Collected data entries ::

============

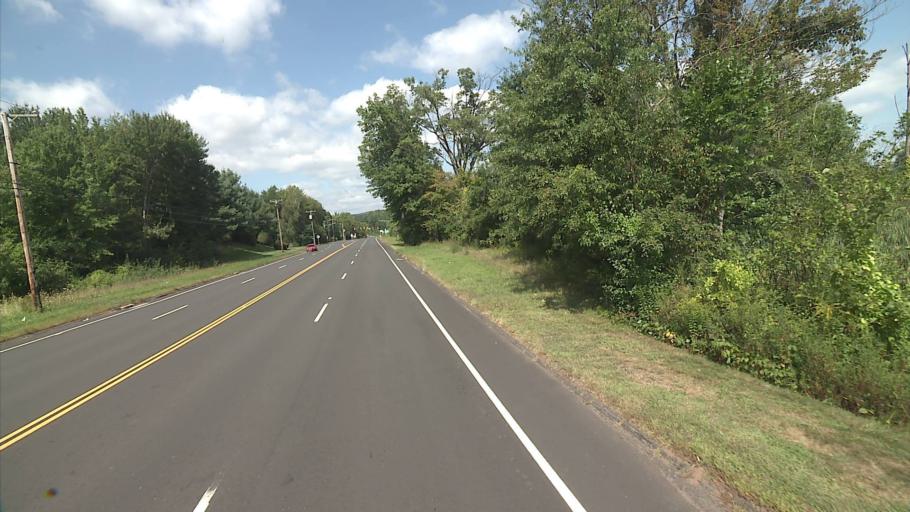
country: US
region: Connecticut
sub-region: Hartford County
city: West Hartford
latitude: 41.8050
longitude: -72.7476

============

WHAT IS EXPECTED :: Change "city" to "municipality" throughout the data, keeping every other word the same. Leave the pictures out of your answer.

ANSWER FOR THIS EXERCISE ::
country: US
region: Connecticut
sub-region: Hartford County
municipality: West Hartford
latitude: 41.8050
longitude: -72.7476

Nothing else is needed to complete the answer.